My Story
Long before any of the development work, I learned something very early:
education changes the trajectory of a life.
And I don’t mean through credentials or examinations necessarily. I’m talking about the internal development that happens through education itself: learning how to think critically, solve problems, communicate clearly, adapt under pressure, and understand both yourself and the world around you.
I’ve seen too many Caribbean young people internalise the idea that serious thinking belongs somewhere else, that intellectual authority is imported, and that real capability exists abroad. So for many, the highest ambition becomes leaving.
I reject that completely.
The Caribbean is filled with intelligent, creative, resourceful young people capable of far more than many of our systems currently prepare them for. But potential alone is not enough to navigate a world like this.
The work behind this
In my late teens and early twenties, I worked in the energy sector. I was still dependent on taxis and maxis to get to work, surrounded by a completely different world through the expat professionals and executives around me. The gap between how people lived and what seemed possible for their futures felt enormous. I became obsessed with understanding why some people move beyond those constraints while others spend their lives fighting just to reach stability. That question pushed me beyond economics and into development work, youth programming, governance, and education.

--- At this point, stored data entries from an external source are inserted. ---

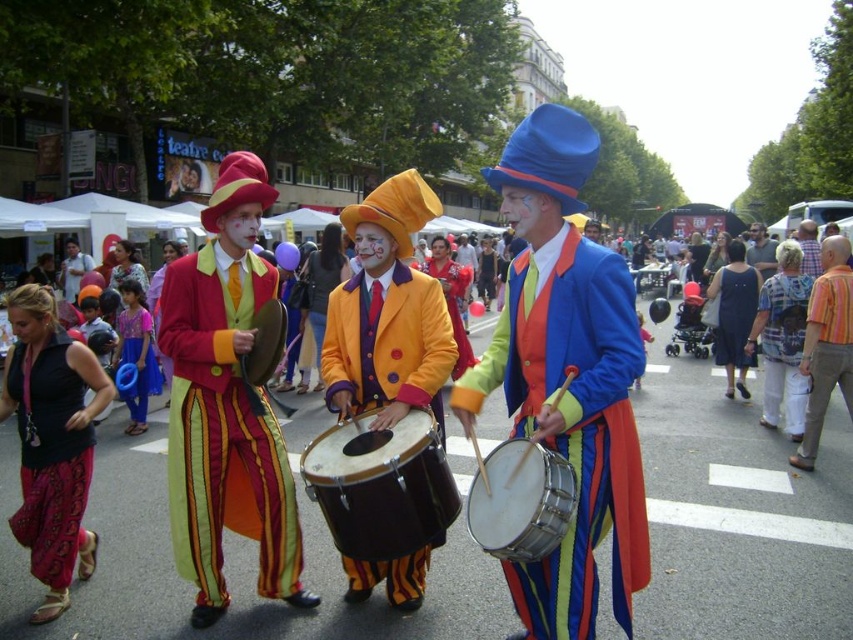
You are a photographer standing at the front of the crowd, wanting to capture a clear shot of both the white drum at center and the smooth brown leather jacket at center. Which object should you focus on first to ensure both are in focus?

The white drum at center is closer to the viewer than the smooth brown leather jacket at center. To ensure both are in focus, you should focus on the white drum at center first, as it is the closer object, and use a smaller aperture or adjust your focus point accordingly.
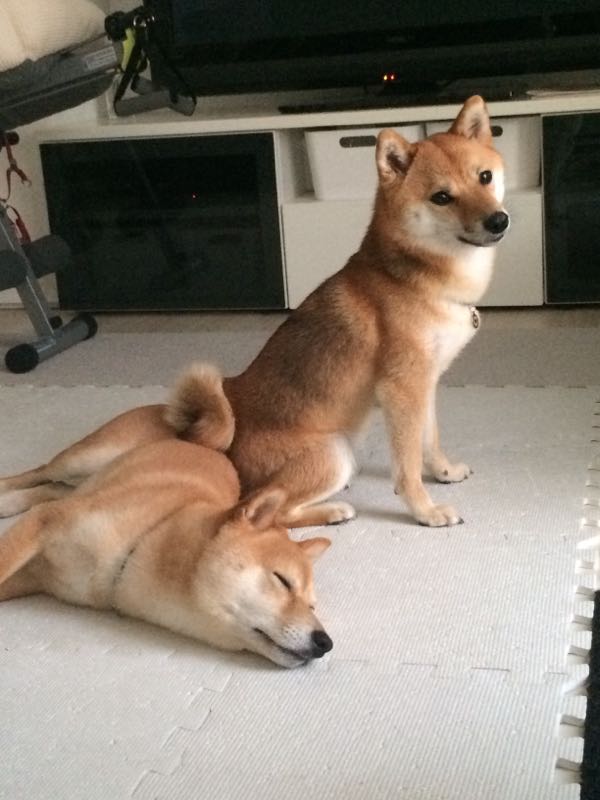
Find the location of a particular element. exercise machine is located at coordinates (33, 290).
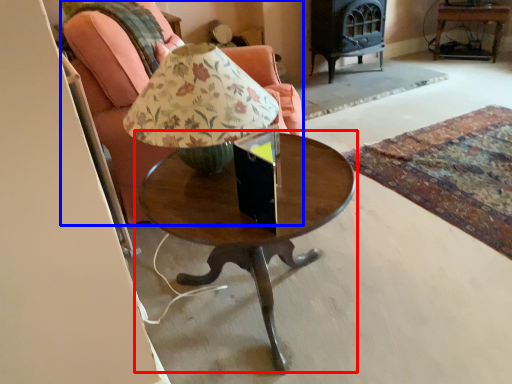
Question: Which object is closer to the camera taking this photo, coffee table (highlighted by a red box) or chair (highlighted by a blue box)?

Choices:
 (A) coffee table
 (B) chair

Answer: (A)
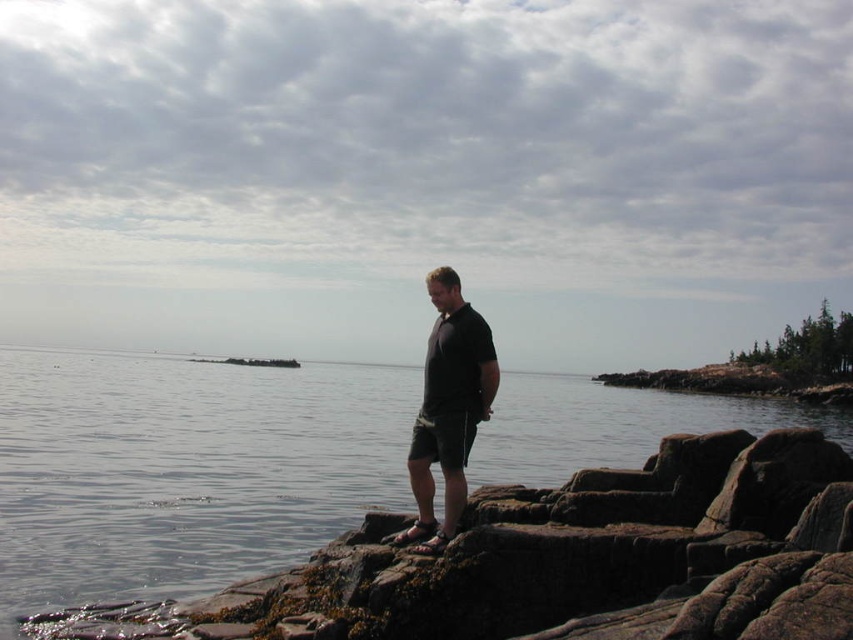
Question: Which object is closer to the camera taking this photo?

Choices:
 (A) clear water at center
 (B) black matte shorts at center

Answer: (A)

Question: Is clear water at center bigger than black matte shorts at center?

Choices:
 (A) no
 (B) yes

Answer: (B)

Question: Is the position of clear water at center less distant than that of black matte shorts at center?

Choices:
 (A) no
 (B) yes

Answer: (B)

Question: Is clear water at center below black matte shorts at center?

Choices:
 (A) no
 (B) yes

Answer: (B)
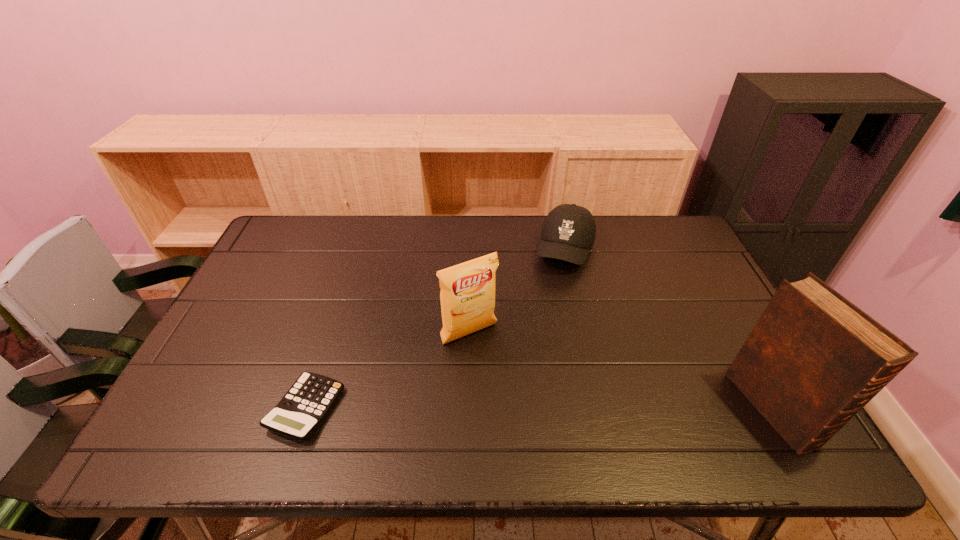
Where is `the shortest object`? the shortest object is located at coordinates (305, 405).

Locate an element on the screen. This screenshot has width=960, height=540. calculator is located at coordinates (x=305, y=405).

I want to click on the tallest object, so click(813, 360).

The width and height of the screenshot is (960, 540). I want to click on the rightmost object, so click(x=813, y=360).

Where is `crisp (potato chip)`? The image size is (960, 540). crisp (potato chip) is located at coordinates (467, 296).

At what (x,y) coordinates should I click in order to perform the action: click on the third nearest object. Please return your answer as a coordinate pair (x, y). Looking at the image, I should click on (467, 296).

The width and height of the screenshot is (960, 540). I want to click on the second object from right to left, so click(568, 232).

You are a GUI agent. You are given a task and a screenshot of the screen. Output one action in this format:
    pyautogui.click(x=<x>, y=<y>)
    Task: Click on the second shortest object
    The height and width of the screenshot is (540, 960).
    Given the screenshot: What is the action you would take?
    pyautogui.click(x=568, y=232)

What are the coordinates of `blank space located 0.390m on the right of the shortest object` in the screenshot? It's located at (509, 409).

At what (x,y) coordinates should I click in order to perform the action: click on vacant space located 0.180m on the back of the tallest object. Please return your answer as a coordinate pair (x, y). Looking at the image, I should click on (720, 314).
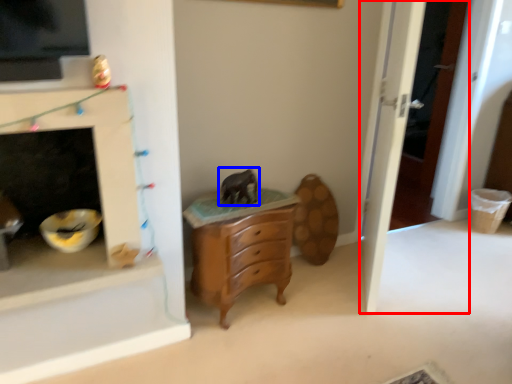
Question: Among these objects, which one is farthest to the camera, door (highlighted by a red box) or animal (highlighted by a blue box)?

Choices:
 (A) door
 (B) animal

Answer: (B)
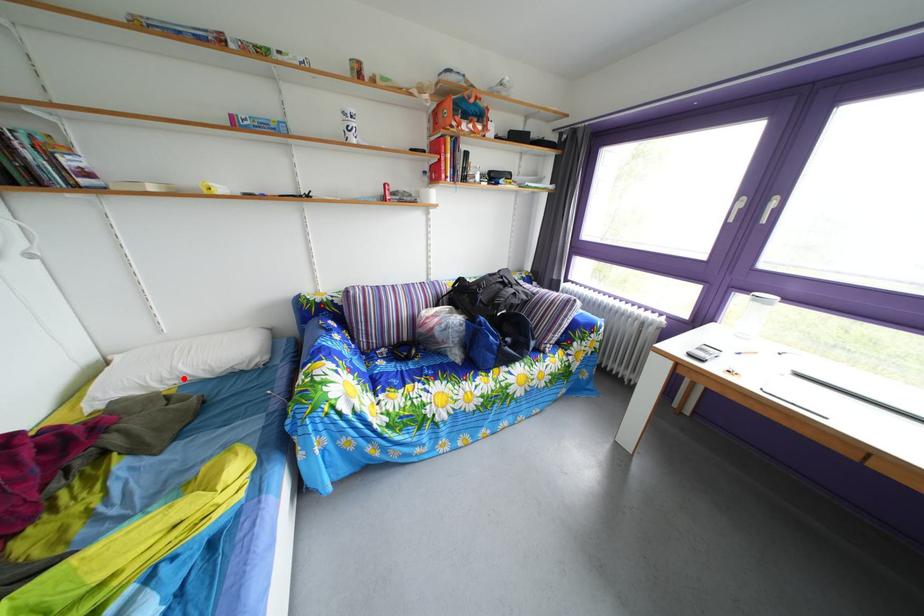
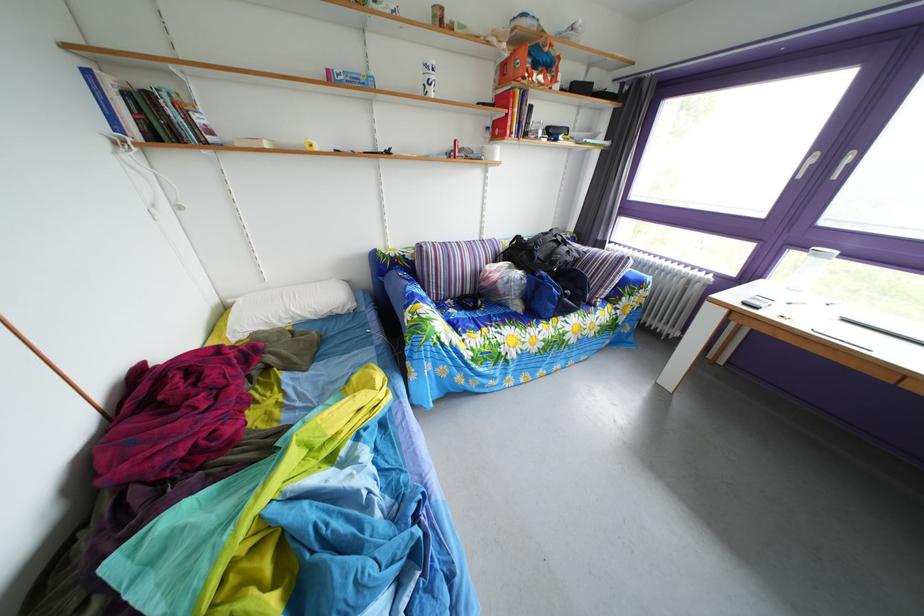
Locate, in the second image, the point that corresponds to the highlighted location in the first image.

(298, 320)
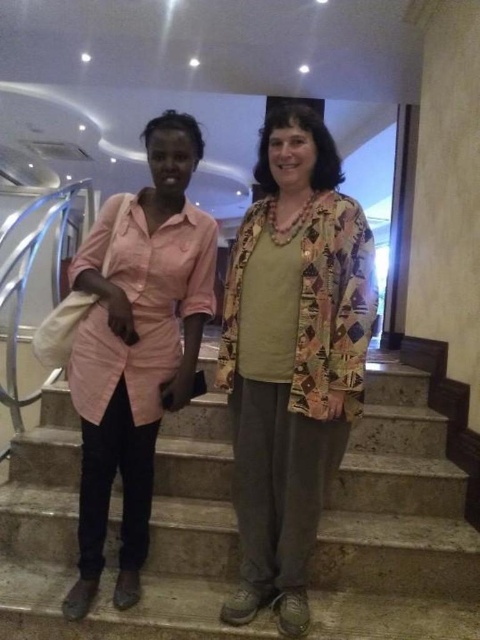
You are standing at the bottom of the staircase and want to reach the top. The gray concrete stairs at center are marked by point (x=118, y=531). How many steps are there between you and the top?

The gray concrete stairs at center is represented by point (x=118, y=531). However, the number of steps between you and the top cannot be determined from the provided information.

You are a delivery robot with a box that is 25 inches wide. You need to move past the pink fabric shirt at center to reach the delivery location on the gray concrete stairs at center. Can your box fit through the space between them?

The distance between the gray concrete stairs at center and the pink fabric shirt at center is 24.86 inches. Since the box is 25 inches wide, it cannot fit through the space between them.

Consider the image. Based on the coordinates provided, which object corresponds to the point with the coordinates (x=291, y=356)?

The pink cotton shirt at left corresponds to the point with the coordinates (x=291, y=356).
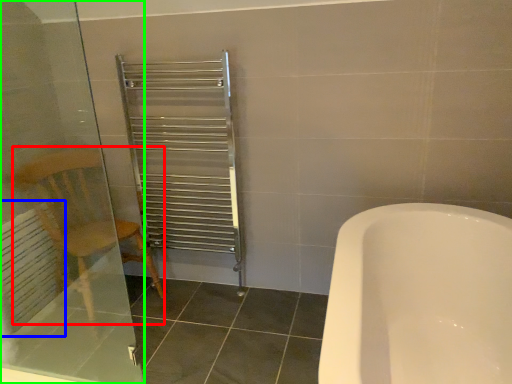
Question: Based on their relative distances, which object is farther from armchair (highlighted by a red box)? Choose from radiator (highlighted by a blue box) and screen door (highlighted by a green box).

Choices:
 (A) radiator
 (B) screen door

Answer: (A)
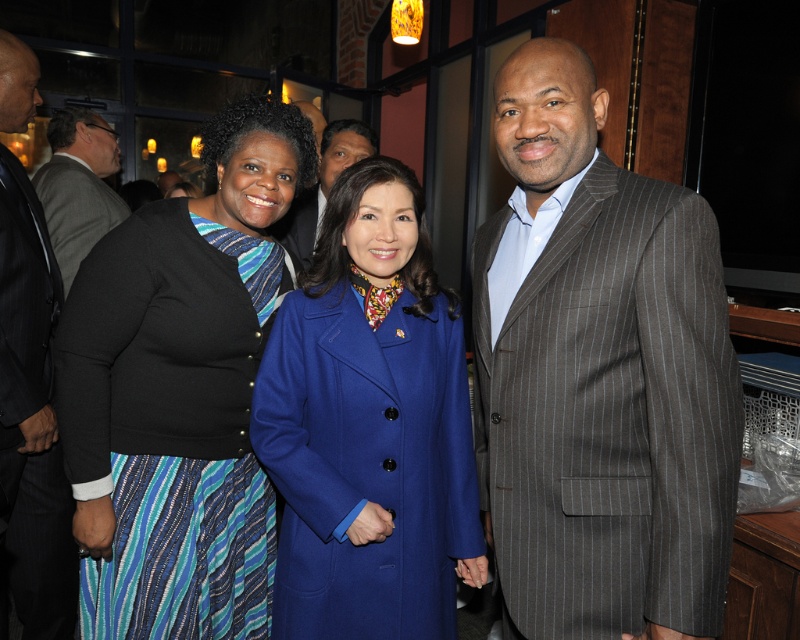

A BSc and MSc from the University of the West Indies, then a Fulbright Scholarship took me to American University for a master’s in international development, where I graduated Summa Cum Laude. At the Trinidad and Tobago EITI Secretariat, I built the policy, stakeholder engagement, and public communications work from the ground up. During that period, Trinidad and Tobago scored 89 out of 100 in its EITI assessment, with its public communications approach recognised as best practice. At the IDB, I co-authored the bank’s five-year country strategy for Trinidad and Tobago and later advised the country’s US$42M digital transformation programme. I also directed UNICEF’s YOMA platform around youth employability and digital access.
Across all of that work, I kept running into the same reality: young people are being asked to navigate a rapidly changing world with systems that are often struggling to keep pace.
That is a large part of why this work exists.